When ‘pretty good’ isn’t good enough
Published 3:04 pm Sunday, July 7, 2019
I held my breath through NBA free agency this past Sunday. So much so I could’ve turned blue. Well, maybe teal. That would’ve been in homage to the Charlotte Hornets.
While I hoped against hope that they would re-sign point guard Kemba Walker to a super-max contract, a part of me felt they would blow it again.
Seems like with these things, they always do.
The Hornets haven’t won since, I don’t know, pick one of these numbers:
2002: The year Bob Johnson, the nation’s first black billionaire, bought the team, and brought Charlotte back the NBA franchise they lost when former owner George Shinn skedaddled south to the Big Easy and the then-Hornets eventually became the New Orleans Pelicans. Everyone thought the smart money was when Johnson named native son Michael Jordan to run the team; and five years later, Larry Brown to coach it.

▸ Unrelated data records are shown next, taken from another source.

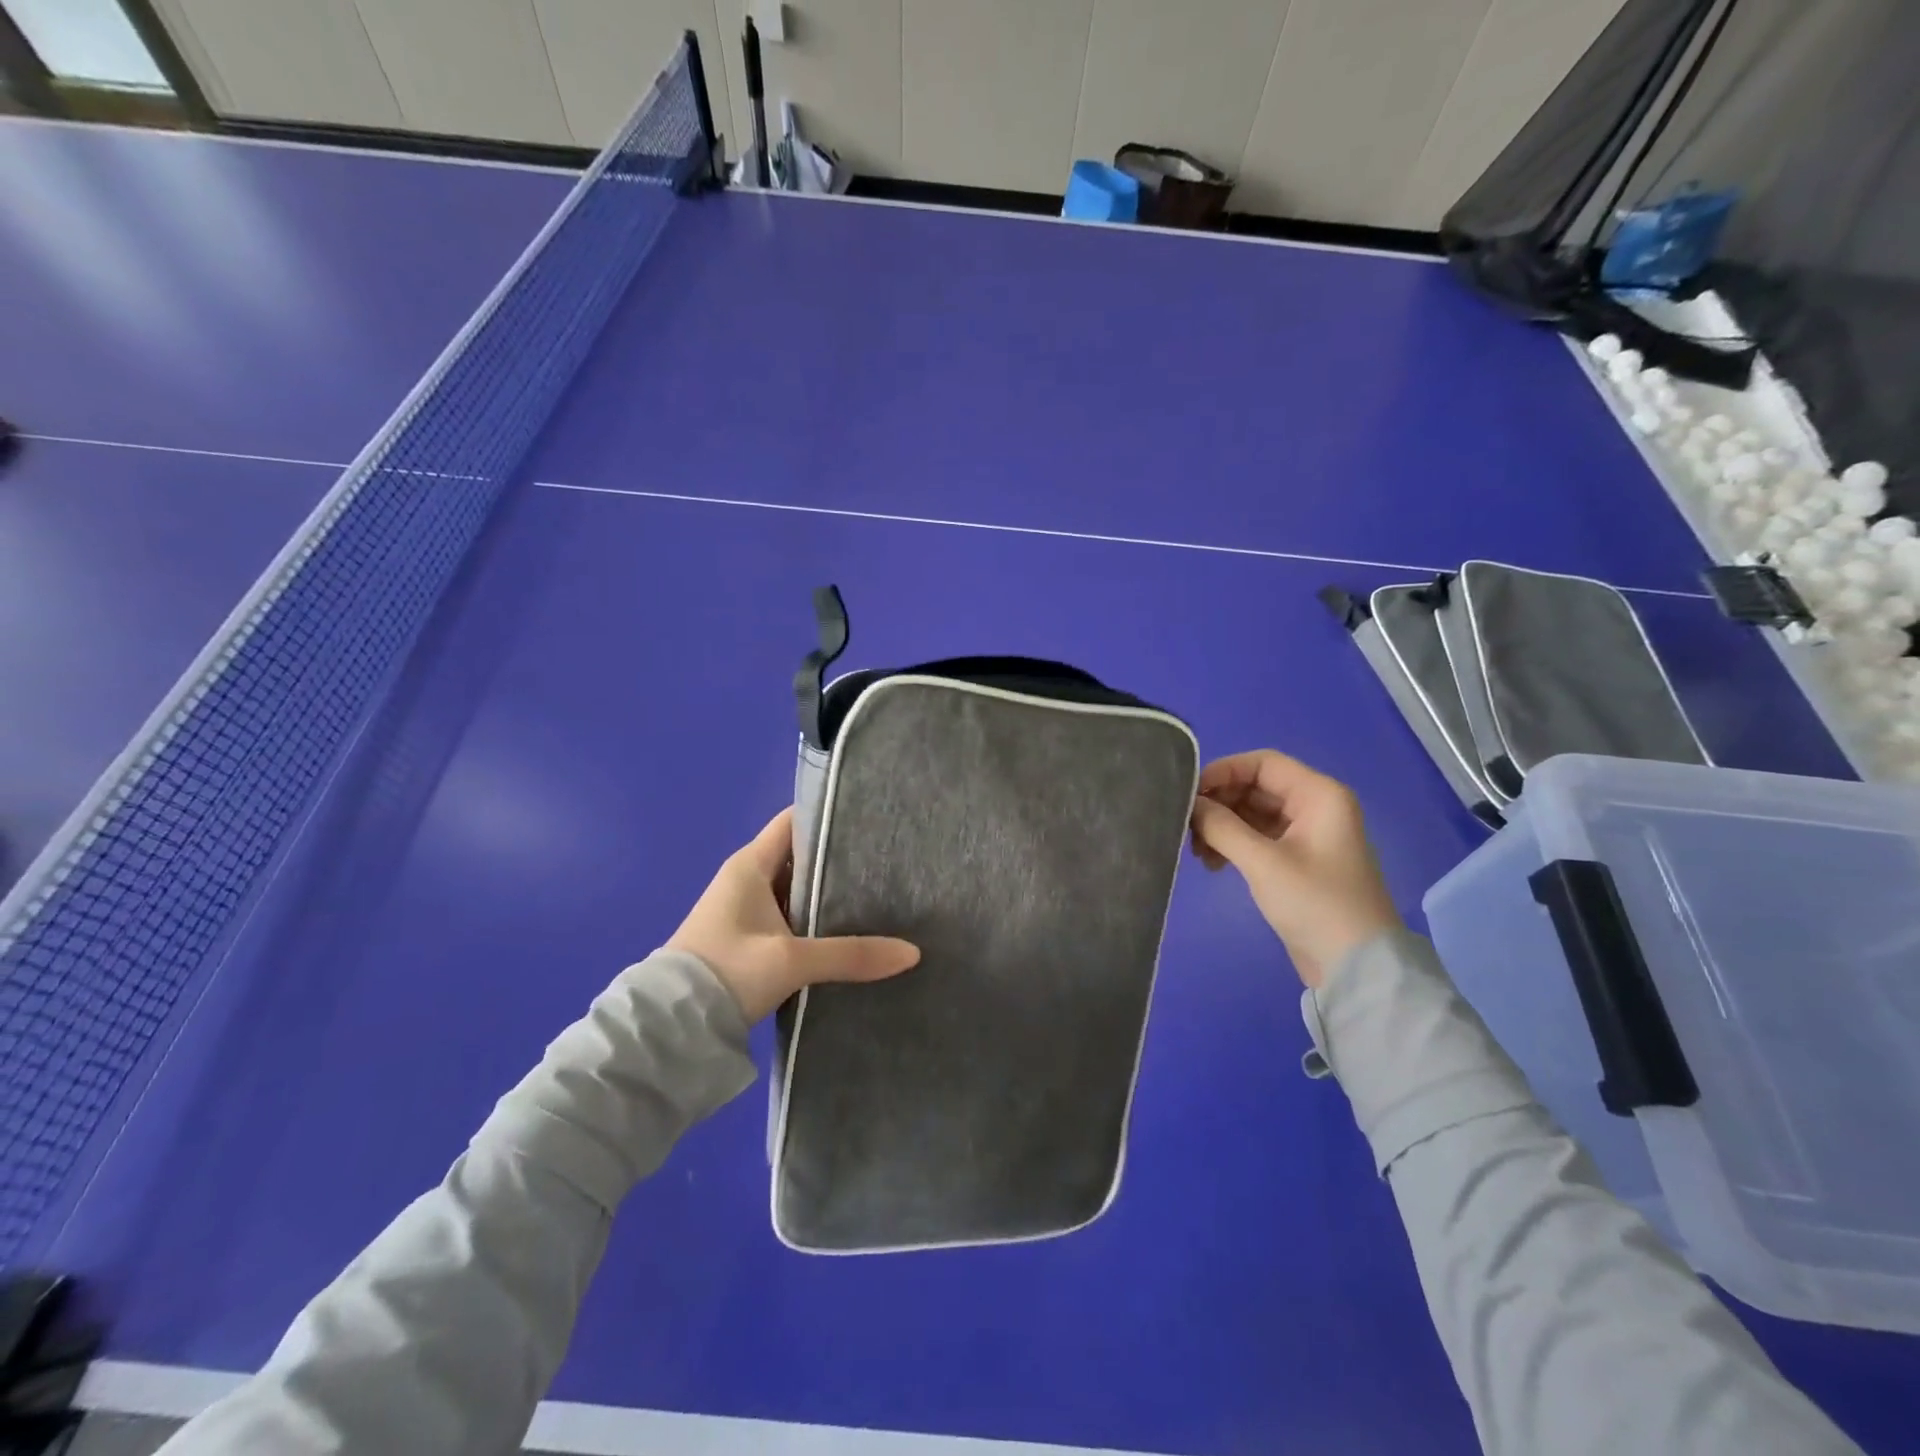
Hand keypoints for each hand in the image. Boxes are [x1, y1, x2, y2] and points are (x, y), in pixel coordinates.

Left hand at [668, 808, 920, 1020]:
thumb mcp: (792, 961)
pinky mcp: (746, 939)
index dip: (828, 816)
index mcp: (750, 864)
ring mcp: (744, 910)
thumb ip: (851, 955)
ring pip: (795, 889)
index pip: (794, 821)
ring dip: (826, 893)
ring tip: (878, 894)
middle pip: (799, 855)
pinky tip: (846, 931)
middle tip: (886, 861)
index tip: (869, 820)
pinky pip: (788, 916)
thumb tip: (912, 953)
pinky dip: (813, 919)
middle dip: (837, 859)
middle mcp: (746, 879)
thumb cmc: (727, 971)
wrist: (670, 1029)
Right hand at [1189, 750, 1400, 988]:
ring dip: (1221, 826)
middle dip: (1218, 803)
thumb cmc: (1315, 903)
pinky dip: (1232, 844)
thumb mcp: (1263, 862)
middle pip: (1255, 787)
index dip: (1222, 771)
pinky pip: (1256, 836)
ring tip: (1196, 850)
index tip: (1188, 793)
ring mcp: (1305, 834)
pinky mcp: (1295, 860)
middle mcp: (1314, 806)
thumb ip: (1221, 826)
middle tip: (1186, 826)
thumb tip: (1189, 804)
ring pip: (1251, 812)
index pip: (1262, 763)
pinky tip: (1212, 863)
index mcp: (1319, 795)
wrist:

2010: A cash-strapped Johnson has to sell the team and up steps Jordan, who got a $275 million pro team for $30 million in cash and the assumption of Johnson’s debt. On Johnson’s way out, the team makes the playoffs for the first time in a dozen years.
2014: The Bobcats are ‘re-born’ as the Hornets – again!
2016: Jordan becomes majority owner.
And they haven’t done diddley since.
Now, they alienate their fans by managing to mismanage the Walker situation so completely.
But they did do Walker a favor.
It had to be easier for Walker to walk out of Charlotte and get on a plane to Boston and join the Celtics knowing that the Hornets didn’t do all they could to keep him. When you’ve got one hand on the door already – and Walker likely did, because he wants to win and the Hornets don’t – it makes it a lot easier to turn the knob when the folks trying to keep you lowball you on a contract.
Your first All-Star since the Alonzo Mourning-Larry Johnson era and you offer $160 million over five years!?! While it sounds ludicrous to say $32 million a year is insulting; by NBA standards, the Hornets could have gone up to $221 million.
Instead the ‘Luck o’ the Irish’ Celtics swooped in, offered Walker a higher average per year ($141 million over four years, which works out to $35.25 million per season) and got him. Now Walker actually will get to play for a team that will make the playoffs and perhaps contend for the Eastern Conference title next season, just like he has always wanted.
As for owner Jordan and fellow Carolina alum, general manager Mitch Kupchak – a wunderkind with the Lakers – well, they’ve got some serious explaining to do. Especially when you sign former Celtic Terry Rozier to the ‘amazing’ sum of $58 million over three years!?!
If you are letting your best player go, why are you immediately spending almost $20 million guaranteed per season on another point guard who’s obviously nowhere near as good as Walker?
But before we talk about what’s next for what is shaping up to be a horrible Hornets season since Jeremy Lamb (who almost single-handedly got them in the playoffs during their late-season push last April) and Frank ‘The Tank’ Kaminsky are also gone, give Walker some props one last time. He did something dazzling three or four times a night that made you gasp. And he was no Rae Carruth the way he behaved off the court either.
Now I’m left pulling for a team hamstrung by horrendous drafting and over-the-top contracts that, under Jordan, have been handed out like he once dished assists to Scottie Pippen.
Less than three months after Kupchak called Walker a “once-in-a-generation kind of player”, Walker’s now wearing Kelly Green, I’m blue (no, teal, remember!), and the Hornets have gone from bad to worse.
It’s not worth shaking my head over, but I’m a fan. I’ll keep watching…and cry over what might have been.